/---

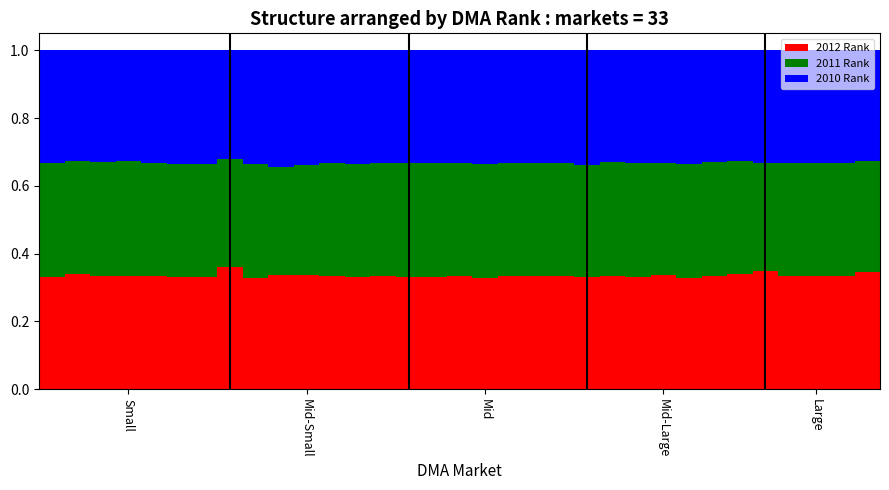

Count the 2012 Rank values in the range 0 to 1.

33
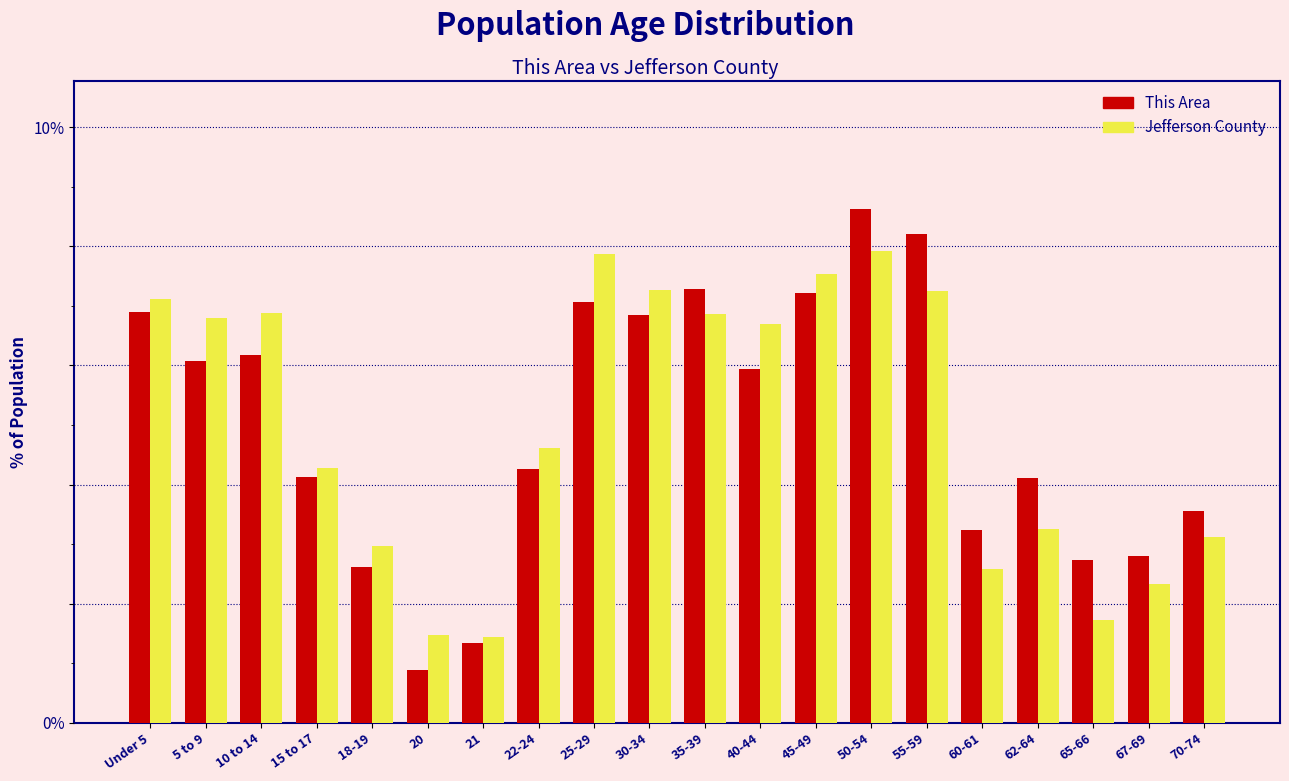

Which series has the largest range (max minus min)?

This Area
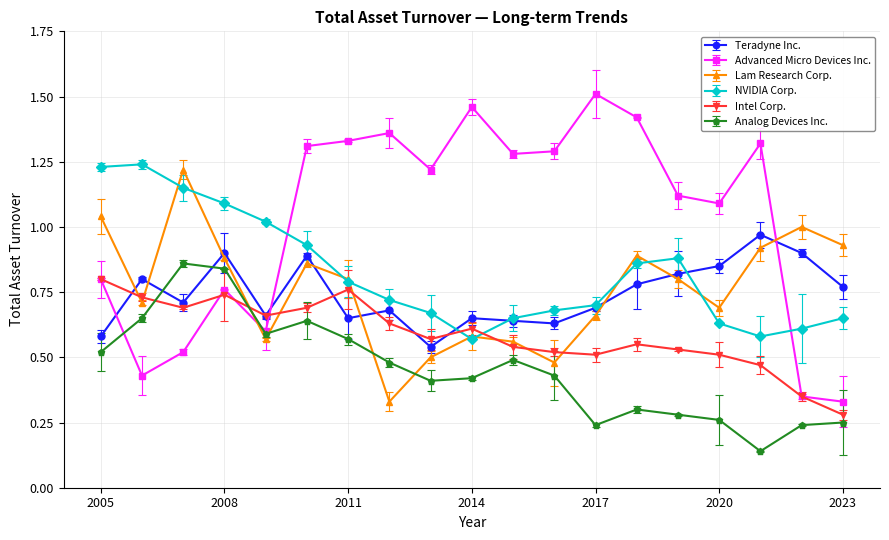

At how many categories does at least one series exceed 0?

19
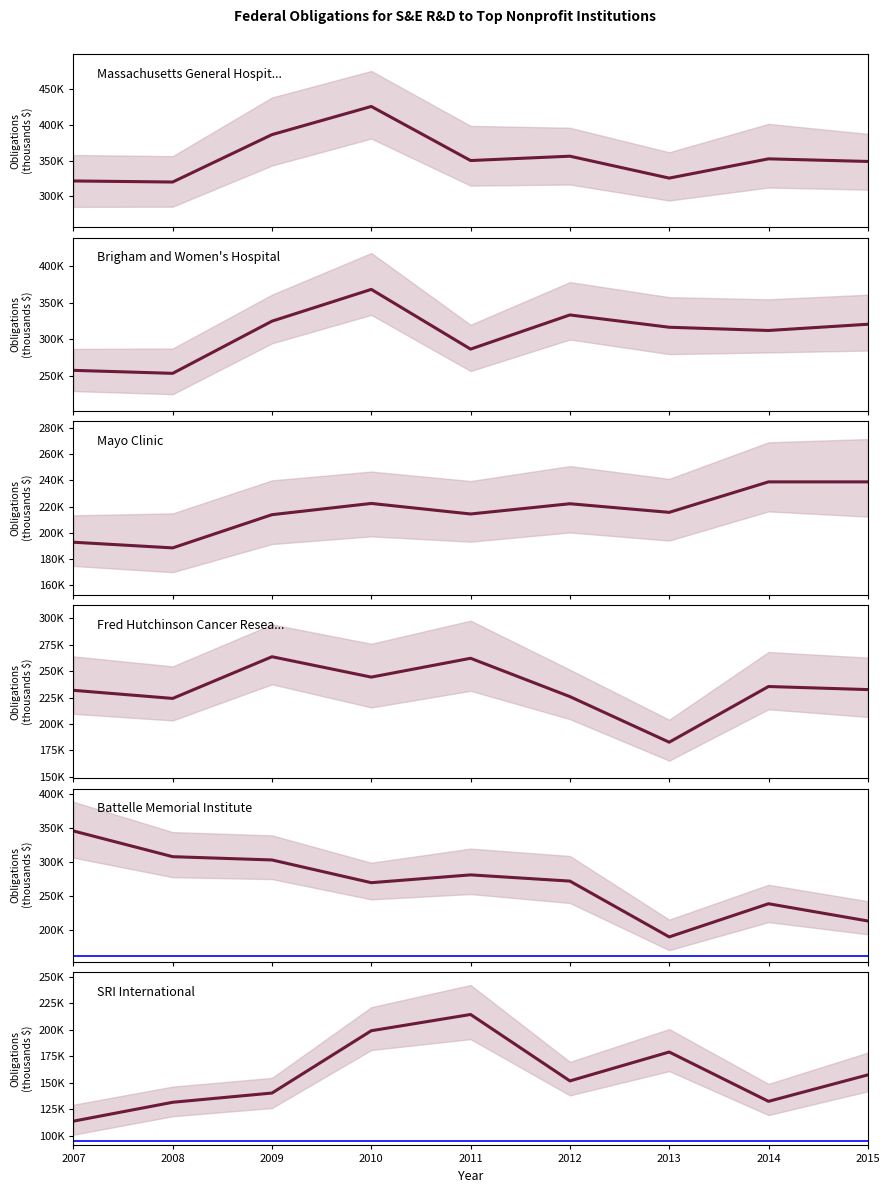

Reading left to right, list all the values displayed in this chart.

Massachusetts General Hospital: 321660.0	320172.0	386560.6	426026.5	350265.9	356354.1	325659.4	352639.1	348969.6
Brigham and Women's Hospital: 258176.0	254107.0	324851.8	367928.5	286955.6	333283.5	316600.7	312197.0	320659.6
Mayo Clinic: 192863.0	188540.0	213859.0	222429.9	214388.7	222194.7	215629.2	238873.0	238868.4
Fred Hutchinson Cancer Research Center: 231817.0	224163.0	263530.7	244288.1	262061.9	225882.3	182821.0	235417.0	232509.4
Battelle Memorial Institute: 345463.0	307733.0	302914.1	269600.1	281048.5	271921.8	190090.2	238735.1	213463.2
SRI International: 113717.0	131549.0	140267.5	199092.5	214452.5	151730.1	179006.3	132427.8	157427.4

\---

• Exercise:
Reproduce every one of the lines above word for word, but leave out the pictures.

• Result of this exercise:
Count the 2012 Rank values in the range 0 to 1.

33

Which series has the largest range (max minus min)?

This Area

At how many categories does at least one series exceed 0?

19

Reading left to right, list all the values displayed in this chart.

Massachusetts General Hospital: 321660.0	320172.0	386560.6	426026.5	350265.9	356354.1	325659.4	352639.1	348969.6
Brigham and Women's Hospital: 258176.0	254107.0	324851.8	367928.5	286955.6	333283.5	316600.7	312197.0	320659.6
Mayo Clinic: 192863.0	188540.0	213859.0	222429.9	214388.7	222194.7	215629.2	238873.0	238868.4
Fred Hutchinson Cancer Research Center: 231817.0	224163.0	263530.7	244288.1	262061.9	225882.3	182821.0	235417.0	232509.4
Battelle Memorial Institute: 345463.0	307733.0	302914.1	269600.1	281048.5	271921.8	190090.2	238735.1	213463.2
SRI International: 113717.0	131549.0	140267.5	199092.5	214452.5	151730.1	179006.3	132427.8	157427.4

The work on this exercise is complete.